• **OBJECTIF DE LA TÂCHE**
Prolongez l'extrait sur l'adaptation de La Route en bande dessinée par Manu Larcenet, en reprenant après sa dernière phrase.

• **EXTRAIT DU DOCUMENT**

Il a visité une Amérique un peu spéciale avec ses crayons. L’auteur français de bandes dessinées Manu Larcenet, très souvent primé dans les festivals internationaux prestigieux (Angoulême, Genève, Naples), vient d’adapter un des romans majeurs de l’écrivain américain Cormac McCarthy (mort l’an dernier à l’âge de 89 ans), La Route (The Road, 2006, prix Pulitzer 2007, BD publiée chez Dargaud).
Pourquoi cet auteur français, réputé pour ses créations alliant humour et imagination débridée, a-t-il plongé son nez et ses crayons dans cette histoire post-apocalyptique mettant en scène un père et son fils en quête d’un paradis perdus ? « J’aime les histoires noires et j’ai aimé la Route pour l’ambiance sombre qui s’en dégage, répond-il. Sans doute aussi parce que j’aime dessiner la neige, le vent froid, l’humidité, la rouille, les arbres morts, mais aussi la violence et la tendresse. En le lisant, je n’ai eu d’autre envie que dessiner les mots de McCarthy. »
Les deux auteurs ont échangé au début du travail de Manu Larcenet. Cormac McCarthy a donné son accord après avoir vu les premières planches, mais s’est éteint en plein processus créatif de son alter ego français. Les 150 pages de la BD, qui rassemblent 1400 images, livrent un récit très sombre.
Pendant un an et demi, Manu Larcenet a travaillé, sur sa tablette numérique, des dessins plus réalistes que ses précédents ouvrages. Il s’est entouré pour cela des gravures de Dürer et Gustave Doré, dont il disposait les ouvrages ouverts autour de lui, ainsi que des livres d’anatomie pour reproduire au plus juste les expressions corporelles. Il a aussi dû adapter un roman de peu de dialogues. « Ce qui est magique, dans le métier de dessinateur, c’est que chaque trait est, lui aussi, un mot : un mot silencieux, éclaire-t-il. J’ai lu et relu La Route et j’ai voulu mettre mes traits sous les mots de ce roman pour en illustrer les silences. »

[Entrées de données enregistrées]
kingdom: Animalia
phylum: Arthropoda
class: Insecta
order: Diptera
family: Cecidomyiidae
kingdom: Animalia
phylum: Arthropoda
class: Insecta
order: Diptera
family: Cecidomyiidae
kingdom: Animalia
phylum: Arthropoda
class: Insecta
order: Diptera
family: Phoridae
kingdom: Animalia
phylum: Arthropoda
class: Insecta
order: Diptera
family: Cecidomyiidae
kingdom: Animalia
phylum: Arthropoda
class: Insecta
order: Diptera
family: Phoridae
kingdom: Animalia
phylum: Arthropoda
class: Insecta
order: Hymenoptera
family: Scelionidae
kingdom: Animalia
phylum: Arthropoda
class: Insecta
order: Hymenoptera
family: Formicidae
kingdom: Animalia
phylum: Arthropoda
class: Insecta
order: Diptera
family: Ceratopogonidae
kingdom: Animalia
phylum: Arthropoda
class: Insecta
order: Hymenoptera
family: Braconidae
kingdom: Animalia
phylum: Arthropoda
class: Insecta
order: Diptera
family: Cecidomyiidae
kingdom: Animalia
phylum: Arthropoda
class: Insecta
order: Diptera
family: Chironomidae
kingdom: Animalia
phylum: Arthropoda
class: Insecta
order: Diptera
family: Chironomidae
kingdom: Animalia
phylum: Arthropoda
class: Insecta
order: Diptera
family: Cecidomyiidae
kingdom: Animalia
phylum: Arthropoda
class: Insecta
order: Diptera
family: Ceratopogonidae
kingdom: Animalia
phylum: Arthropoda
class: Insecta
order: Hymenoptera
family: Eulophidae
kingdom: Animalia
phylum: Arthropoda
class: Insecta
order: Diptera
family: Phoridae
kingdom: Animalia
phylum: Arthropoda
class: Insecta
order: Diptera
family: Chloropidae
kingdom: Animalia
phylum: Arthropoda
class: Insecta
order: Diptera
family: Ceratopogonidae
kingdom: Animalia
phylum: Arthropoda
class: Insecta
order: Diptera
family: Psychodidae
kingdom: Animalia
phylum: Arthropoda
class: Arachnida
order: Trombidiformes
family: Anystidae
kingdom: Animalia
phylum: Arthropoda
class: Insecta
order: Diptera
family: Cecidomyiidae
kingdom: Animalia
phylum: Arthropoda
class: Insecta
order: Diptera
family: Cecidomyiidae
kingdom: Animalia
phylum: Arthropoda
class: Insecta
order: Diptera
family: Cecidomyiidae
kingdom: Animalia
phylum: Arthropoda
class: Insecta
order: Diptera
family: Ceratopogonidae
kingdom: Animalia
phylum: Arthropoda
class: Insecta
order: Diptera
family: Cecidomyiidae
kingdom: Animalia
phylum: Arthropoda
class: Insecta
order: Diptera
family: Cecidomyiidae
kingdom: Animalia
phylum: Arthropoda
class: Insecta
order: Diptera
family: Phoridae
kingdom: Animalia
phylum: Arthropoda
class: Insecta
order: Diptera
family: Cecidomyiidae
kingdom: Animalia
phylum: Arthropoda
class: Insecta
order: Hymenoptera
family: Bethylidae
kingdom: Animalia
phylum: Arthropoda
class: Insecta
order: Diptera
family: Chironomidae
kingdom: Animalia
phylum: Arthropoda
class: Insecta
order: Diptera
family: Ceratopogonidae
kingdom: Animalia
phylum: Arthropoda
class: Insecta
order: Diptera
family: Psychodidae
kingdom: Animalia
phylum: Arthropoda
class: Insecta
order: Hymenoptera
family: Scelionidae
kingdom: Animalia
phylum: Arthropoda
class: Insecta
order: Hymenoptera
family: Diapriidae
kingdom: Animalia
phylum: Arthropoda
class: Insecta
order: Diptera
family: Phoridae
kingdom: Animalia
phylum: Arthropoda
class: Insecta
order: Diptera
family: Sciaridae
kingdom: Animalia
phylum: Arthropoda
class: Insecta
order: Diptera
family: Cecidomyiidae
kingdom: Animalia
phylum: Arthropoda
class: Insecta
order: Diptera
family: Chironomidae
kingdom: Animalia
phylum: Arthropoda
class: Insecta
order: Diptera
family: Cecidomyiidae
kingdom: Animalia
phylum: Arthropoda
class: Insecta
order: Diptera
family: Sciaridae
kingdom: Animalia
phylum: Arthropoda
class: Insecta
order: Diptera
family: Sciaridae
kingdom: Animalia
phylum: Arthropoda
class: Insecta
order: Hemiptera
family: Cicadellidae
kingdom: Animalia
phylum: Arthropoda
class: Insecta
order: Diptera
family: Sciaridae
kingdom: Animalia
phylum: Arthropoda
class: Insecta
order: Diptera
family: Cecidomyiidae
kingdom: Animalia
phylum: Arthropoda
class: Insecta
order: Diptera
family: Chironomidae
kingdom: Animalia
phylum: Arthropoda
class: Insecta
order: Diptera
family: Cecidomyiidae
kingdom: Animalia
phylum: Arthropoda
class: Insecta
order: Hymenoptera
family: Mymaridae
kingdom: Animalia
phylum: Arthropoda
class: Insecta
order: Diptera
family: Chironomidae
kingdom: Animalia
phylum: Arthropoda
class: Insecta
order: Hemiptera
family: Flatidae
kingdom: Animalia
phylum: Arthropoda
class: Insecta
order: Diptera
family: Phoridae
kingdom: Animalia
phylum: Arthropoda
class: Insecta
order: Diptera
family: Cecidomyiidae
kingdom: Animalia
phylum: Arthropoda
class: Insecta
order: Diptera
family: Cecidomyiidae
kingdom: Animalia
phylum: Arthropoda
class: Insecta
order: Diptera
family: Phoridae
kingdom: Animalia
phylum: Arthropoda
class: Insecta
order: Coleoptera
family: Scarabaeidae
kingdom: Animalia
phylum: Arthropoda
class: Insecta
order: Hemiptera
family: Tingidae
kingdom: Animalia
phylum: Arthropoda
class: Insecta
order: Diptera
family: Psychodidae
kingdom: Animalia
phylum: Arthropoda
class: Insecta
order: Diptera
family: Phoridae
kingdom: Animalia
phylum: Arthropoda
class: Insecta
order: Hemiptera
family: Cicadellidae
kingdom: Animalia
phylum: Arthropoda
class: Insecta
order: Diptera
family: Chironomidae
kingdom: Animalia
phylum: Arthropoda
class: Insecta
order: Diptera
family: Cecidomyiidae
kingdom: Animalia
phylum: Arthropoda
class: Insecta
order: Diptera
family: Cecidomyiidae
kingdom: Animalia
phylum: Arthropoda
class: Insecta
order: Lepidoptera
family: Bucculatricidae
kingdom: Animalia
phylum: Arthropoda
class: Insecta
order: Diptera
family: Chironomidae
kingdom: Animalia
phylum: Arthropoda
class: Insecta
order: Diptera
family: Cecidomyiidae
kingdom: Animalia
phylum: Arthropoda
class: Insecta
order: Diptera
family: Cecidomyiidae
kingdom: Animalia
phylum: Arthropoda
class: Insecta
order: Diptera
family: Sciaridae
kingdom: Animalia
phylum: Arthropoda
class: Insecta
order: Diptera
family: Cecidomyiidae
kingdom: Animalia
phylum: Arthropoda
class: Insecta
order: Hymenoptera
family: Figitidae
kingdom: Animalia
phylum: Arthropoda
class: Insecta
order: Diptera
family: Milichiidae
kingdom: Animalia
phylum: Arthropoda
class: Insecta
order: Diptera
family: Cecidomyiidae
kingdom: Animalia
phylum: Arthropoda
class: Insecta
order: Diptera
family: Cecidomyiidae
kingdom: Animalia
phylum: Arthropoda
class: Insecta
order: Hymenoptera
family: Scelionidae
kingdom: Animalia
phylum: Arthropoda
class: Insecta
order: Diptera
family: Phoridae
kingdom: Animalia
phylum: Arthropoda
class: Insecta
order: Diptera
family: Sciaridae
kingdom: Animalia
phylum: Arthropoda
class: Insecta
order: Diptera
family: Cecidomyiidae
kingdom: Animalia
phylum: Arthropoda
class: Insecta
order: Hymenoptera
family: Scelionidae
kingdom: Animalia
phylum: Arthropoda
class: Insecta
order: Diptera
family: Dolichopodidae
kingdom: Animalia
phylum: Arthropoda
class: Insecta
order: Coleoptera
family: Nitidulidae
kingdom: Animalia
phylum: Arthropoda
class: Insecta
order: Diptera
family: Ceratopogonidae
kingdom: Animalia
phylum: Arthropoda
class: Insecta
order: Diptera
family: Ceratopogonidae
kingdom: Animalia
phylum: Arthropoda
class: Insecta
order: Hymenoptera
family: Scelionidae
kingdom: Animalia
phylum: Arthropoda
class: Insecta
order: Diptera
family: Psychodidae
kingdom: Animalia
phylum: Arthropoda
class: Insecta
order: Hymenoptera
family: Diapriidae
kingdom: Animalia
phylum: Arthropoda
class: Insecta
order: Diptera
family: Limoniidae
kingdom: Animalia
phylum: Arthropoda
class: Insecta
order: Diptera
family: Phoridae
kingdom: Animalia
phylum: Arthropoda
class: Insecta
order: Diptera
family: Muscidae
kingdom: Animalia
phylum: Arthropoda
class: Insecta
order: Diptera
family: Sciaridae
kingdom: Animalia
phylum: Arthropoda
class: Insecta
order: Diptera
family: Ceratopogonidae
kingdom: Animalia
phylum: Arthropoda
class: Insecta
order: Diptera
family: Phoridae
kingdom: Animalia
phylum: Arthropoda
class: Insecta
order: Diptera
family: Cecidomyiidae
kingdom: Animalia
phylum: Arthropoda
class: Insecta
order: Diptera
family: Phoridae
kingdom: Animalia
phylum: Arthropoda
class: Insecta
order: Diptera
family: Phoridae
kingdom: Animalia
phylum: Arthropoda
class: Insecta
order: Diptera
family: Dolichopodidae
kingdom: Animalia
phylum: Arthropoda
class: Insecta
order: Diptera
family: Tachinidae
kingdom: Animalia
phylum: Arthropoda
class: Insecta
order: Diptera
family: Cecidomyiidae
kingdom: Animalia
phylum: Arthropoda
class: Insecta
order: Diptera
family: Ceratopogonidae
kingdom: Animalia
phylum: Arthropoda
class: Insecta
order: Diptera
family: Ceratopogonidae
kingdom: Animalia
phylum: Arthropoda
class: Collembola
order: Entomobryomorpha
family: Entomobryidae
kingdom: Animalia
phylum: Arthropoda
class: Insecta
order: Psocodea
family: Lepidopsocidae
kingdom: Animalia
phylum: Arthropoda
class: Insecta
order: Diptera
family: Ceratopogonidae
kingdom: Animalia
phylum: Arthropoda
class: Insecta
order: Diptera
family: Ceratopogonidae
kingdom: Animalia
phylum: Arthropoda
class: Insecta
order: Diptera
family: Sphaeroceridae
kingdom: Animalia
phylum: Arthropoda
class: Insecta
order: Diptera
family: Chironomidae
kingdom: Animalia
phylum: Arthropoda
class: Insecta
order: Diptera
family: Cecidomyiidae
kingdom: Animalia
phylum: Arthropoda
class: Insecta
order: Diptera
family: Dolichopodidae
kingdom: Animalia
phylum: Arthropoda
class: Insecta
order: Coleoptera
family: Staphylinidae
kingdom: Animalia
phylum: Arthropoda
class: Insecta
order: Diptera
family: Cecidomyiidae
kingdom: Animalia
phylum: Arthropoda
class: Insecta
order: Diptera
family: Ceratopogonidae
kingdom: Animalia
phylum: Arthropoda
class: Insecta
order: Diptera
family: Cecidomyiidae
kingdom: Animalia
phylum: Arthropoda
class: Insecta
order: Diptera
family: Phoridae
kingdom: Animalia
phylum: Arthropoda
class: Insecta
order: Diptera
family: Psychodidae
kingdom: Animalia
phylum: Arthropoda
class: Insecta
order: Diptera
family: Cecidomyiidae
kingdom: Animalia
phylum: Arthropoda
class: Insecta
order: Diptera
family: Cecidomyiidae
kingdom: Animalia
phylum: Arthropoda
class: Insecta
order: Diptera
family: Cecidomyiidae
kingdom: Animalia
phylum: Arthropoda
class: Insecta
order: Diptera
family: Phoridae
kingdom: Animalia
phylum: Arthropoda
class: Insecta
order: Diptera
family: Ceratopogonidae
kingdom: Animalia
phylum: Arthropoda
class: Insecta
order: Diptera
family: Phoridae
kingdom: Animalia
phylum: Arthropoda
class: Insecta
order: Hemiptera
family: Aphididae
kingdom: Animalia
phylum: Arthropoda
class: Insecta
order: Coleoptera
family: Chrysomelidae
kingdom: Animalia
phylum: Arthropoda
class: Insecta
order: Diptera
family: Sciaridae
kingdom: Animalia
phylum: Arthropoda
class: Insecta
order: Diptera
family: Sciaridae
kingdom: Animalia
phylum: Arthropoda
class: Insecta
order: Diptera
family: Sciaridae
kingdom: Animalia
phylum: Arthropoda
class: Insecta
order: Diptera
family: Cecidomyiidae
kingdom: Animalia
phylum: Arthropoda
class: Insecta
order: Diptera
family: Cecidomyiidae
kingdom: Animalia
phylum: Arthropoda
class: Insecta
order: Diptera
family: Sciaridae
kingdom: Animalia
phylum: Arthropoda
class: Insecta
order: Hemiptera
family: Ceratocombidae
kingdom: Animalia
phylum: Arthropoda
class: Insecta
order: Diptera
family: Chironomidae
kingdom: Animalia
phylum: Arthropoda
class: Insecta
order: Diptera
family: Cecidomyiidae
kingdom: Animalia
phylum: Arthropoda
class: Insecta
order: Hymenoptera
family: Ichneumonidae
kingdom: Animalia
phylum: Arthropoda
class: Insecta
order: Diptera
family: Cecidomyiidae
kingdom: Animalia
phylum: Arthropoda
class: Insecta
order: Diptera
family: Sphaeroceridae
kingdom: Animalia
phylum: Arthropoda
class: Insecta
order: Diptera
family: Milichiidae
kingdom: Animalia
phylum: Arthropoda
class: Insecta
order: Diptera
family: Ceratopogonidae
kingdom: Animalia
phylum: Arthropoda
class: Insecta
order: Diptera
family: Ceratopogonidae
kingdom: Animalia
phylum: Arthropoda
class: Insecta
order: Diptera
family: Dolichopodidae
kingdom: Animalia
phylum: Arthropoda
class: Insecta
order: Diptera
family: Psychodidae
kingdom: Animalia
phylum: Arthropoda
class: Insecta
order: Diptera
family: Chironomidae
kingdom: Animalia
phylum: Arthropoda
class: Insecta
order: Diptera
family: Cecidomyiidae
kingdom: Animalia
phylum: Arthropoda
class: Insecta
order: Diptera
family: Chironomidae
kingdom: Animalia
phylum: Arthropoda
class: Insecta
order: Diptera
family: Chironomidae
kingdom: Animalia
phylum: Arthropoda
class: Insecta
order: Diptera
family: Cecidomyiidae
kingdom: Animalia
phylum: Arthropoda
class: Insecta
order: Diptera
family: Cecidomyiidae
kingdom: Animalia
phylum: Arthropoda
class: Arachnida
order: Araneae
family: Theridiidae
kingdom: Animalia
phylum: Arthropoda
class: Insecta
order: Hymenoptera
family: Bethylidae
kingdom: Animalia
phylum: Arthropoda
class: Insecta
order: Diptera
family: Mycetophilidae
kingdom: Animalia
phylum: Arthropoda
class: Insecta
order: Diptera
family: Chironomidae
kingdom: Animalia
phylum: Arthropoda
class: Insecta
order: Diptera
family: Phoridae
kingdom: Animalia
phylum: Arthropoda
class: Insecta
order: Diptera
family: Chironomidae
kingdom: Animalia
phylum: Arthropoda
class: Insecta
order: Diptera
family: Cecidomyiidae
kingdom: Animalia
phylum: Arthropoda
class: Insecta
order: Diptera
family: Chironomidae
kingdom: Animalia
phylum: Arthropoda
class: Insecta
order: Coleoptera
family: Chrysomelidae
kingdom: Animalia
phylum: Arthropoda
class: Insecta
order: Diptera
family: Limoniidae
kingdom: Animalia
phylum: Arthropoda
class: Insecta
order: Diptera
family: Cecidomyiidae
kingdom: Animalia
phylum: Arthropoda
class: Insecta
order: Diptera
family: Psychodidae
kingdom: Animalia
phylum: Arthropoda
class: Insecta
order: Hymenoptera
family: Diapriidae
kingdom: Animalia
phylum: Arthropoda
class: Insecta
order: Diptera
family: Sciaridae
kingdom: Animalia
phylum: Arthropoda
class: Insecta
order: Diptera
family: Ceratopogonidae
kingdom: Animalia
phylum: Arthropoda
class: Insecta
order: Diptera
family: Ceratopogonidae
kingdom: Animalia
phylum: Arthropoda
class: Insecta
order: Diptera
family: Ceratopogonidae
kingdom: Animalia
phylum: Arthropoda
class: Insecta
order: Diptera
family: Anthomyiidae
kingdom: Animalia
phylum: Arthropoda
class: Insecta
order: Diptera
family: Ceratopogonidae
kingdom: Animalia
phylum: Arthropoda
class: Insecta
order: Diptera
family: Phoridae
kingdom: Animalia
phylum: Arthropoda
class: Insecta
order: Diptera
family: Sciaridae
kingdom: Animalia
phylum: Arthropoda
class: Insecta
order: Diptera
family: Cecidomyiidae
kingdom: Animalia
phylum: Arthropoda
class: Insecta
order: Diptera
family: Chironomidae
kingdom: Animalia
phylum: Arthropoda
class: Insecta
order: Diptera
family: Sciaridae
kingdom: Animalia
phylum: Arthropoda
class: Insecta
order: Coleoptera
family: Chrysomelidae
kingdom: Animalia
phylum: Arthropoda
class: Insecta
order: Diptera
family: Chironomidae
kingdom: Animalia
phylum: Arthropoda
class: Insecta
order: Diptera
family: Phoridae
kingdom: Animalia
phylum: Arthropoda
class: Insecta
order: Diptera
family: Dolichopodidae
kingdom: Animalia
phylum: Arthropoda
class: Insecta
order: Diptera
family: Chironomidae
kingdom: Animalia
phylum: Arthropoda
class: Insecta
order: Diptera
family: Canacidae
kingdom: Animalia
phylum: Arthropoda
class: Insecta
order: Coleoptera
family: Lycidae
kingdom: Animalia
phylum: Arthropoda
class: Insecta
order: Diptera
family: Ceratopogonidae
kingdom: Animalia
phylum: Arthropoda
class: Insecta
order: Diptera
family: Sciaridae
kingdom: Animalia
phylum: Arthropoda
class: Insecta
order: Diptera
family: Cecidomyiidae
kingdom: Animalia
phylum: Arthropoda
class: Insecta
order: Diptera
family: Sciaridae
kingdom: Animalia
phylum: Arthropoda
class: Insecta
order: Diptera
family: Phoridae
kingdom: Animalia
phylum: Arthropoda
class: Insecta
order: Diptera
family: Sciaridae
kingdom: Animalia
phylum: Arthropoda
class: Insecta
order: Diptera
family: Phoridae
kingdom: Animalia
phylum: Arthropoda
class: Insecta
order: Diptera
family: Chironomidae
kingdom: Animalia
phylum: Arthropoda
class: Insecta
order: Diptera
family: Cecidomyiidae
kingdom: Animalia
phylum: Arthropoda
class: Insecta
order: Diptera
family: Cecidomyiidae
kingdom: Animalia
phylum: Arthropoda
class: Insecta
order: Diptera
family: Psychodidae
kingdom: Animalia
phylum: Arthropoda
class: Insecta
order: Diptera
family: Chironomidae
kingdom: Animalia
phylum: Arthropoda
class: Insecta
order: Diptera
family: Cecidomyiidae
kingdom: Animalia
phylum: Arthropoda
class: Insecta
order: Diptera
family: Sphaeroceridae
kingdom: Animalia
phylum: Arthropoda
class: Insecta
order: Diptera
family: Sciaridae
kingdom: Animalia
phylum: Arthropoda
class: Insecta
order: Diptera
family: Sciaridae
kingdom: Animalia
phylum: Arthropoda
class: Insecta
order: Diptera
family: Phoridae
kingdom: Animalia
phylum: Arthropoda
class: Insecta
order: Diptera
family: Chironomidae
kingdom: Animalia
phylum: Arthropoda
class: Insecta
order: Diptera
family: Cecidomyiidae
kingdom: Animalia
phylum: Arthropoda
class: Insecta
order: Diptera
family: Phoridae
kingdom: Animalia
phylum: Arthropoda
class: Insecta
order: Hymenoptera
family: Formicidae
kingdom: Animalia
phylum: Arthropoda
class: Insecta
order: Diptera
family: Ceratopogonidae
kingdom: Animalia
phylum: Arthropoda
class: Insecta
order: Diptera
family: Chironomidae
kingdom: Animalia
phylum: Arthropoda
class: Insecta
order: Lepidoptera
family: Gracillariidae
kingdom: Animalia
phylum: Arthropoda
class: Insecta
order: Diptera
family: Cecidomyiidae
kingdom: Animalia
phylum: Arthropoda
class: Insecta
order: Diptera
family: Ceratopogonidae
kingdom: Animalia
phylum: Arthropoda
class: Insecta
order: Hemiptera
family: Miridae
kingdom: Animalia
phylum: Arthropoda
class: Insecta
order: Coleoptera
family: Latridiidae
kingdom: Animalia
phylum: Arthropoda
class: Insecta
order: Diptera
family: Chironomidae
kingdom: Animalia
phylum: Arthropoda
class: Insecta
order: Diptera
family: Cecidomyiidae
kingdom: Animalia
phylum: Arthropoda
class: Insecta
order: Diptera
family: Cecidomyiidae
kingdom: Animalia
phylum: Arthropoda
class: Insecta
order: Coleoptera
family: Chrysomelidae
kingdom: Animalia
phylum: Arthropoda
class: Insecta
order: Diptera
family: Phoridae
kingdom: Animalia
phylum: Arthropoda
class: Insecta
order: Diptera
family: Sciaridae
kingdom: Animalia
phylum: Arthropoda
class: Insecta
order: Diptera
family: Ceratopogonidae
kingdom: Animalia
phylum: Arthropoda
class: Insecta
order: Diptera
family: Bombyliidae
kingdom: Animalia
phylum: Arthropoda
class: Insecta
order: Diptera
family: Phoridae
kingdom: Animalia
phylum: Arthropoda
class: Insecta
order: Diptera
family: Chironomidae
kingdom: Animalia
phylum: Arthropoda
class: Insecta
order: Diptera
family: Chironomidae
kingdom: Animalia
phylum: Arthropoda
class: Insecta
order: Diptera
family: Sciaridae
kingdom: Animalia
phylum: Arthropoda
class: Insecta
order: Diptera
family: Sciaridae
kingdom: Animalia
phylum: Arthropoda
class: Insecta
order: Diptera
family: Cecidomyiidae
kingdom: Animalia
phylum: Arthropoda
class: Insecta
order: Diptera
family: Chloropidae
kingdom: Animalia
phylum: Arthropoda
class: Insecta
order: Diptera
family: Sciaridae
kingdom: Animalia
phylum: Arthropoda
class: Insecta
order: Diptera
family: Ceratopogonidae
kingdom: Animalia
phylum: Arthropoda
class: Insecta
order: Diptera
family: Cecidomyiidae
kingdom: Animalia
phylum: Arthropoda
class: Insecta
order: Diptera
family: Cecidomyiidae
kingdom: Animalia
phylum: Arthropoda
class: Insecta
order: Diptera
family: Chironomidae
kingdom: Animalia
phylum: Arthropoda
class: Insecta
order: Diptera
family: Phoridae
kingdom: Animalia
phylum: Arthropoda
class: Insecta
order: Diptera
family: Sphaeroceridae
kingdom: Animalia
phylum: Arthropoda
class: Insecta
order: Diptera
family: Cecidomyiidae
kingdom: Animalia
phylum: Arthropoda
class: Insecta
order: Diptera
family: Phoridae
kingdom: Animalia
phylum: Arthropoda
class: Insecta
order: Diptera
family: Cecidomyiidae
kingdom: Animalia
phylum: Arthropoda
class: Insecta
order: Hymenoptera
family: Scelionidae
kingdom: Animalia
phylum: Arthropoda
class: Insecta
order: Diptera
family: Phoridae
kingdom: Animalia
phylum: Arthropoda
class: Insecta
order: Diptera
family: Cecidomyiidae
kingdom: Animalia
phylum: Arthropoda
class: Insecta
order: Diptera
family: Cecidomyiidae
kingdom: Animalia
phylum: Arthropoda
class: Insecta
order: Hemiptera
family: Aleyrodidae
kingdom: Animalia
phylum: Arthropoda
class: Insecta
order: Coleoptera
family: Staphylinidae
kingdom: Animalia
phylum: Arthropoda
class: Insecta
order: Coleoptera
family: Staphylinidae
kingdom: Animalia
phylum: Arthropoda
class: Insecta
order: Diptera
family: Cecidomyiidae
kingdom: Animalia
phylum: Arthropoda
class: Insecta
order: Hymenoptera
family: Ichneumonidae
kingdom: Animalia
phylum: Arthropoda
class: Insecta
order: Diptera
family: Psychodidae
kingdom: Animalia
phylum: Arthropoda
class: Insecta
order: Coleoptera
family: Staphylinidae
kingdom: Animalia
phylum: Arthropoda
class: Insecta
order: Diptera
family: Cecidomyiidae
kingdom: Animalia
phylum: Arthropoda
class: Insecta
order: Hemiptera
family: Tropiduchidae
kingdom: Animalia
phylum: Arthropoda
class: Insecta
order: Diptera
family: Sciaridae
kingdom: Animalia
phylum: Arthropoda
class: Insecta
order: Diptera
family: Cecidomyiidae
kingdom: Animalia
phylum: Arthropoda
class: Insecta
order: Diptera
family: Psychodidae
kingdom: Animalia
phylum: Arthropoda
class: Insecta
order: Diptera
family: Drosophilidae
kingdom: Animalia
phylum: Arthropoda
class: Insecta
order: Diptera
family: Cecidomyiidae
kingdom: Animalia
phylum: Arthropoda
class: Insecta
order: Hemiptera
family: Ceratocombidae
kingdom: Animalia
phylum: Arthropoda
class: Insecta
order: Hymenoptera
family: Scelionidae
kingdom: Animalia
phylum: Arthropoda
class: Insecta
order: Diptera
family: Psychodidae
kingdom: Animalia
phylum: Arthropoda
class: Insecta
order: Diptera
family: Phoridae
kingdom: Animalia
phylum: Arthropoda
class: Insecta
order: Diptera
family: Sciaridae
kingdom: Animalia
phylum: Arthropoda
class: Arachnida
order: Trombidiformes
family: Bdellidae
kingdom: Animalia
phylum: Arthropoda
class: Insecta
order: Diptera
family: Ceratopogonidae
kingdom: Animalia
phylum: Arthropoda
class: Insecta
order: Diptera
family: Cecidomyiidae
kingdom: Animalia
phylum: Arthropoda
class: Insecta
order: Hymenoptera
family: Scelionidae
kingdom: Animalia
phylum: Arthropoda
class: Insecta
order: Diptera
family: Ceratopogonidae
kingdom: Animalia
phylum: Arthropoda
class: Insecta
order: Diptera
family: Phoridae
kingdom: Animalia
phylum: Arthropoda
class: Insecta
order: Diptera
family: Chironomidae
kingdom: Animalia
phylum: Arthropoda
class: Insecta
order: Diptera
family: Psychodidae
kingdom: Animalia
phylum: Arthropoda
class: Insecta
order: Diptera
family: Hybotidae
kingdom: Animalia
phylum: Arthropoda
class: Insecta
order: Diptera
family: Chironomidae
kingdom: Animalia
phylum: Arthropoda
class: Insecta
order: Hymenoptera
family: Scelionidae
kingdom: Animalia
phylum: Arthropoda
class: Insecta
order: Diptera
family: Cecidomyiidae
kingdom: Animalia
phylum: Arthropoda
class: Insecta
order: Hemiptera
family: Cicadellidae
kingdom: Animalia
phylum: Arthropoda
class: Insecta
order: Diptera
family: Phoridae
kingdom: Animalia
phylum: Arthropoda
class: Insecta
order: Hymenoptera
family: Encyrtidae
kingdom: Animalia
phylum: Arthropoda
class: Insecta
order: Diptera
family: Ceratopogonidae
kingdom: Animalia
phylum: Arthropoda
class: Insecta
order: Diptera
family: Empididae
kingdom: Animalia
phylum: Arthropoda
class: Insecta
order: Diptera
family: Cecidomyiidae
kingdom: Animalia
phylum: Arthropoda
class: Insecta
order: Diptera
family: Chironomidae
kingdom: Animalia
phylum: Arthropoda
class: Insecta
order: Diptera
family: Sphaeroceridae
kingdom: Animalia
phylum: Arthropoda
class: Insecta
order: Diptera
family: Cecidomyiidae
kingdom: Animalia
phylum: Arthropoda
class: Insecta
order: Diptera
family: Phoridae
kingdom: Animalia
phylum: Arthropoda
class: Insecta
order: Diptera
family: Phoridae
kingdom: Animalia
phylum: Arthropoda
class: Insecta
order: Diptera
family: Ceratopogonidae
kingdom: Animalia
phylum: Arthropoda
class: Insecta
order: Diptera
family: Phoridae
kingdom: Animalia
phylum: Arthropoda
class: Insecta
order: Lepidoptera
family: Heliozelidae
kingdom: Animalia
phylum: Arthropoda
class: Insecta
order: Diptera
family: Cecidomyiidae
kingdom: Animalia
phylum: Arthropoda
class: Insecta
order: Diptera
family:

• **RÉSULTAT DE L'EXERCICE**
À l’origine, le roman était censé illustrer les doutes d’un Cormac McCarthy devenu père à un âge avancé (73 ans). Manu Larcenet a creusé le sillon, y a également mis un peu de lui (l’auteur français s’est énormément confié sur ses troubles bipolaires), et a essayé de raconter l’Amérique. « Bien sûr, les références et le décor de cette histoire font de l’Amérique le cadre de ce roman, mais il est beaucoup plus universel, prévient-il toutefois. C’est d’abord, dans un monde post-apocalyptique, une histoire poignante de paternité silencieuse. Un père qui essaye de transmettre à son fils le souvenir d’un monde disparu. Qui essaye de le préparer à sa disparition, de lui enseigner à survivre mais aussi peut-être à mourir. »
Le roman connaît un succès phénoménal depuis sa sortie le 29 mars en France (20 000 ventes au bout d’une semaine, réimpression déjà programmée). Douze pays ont acheté les droits et le livre paraîtra à l’automne aux États-Unis (chez Abrams), avec les mêmes dessins et des dialogues traduits en anglais.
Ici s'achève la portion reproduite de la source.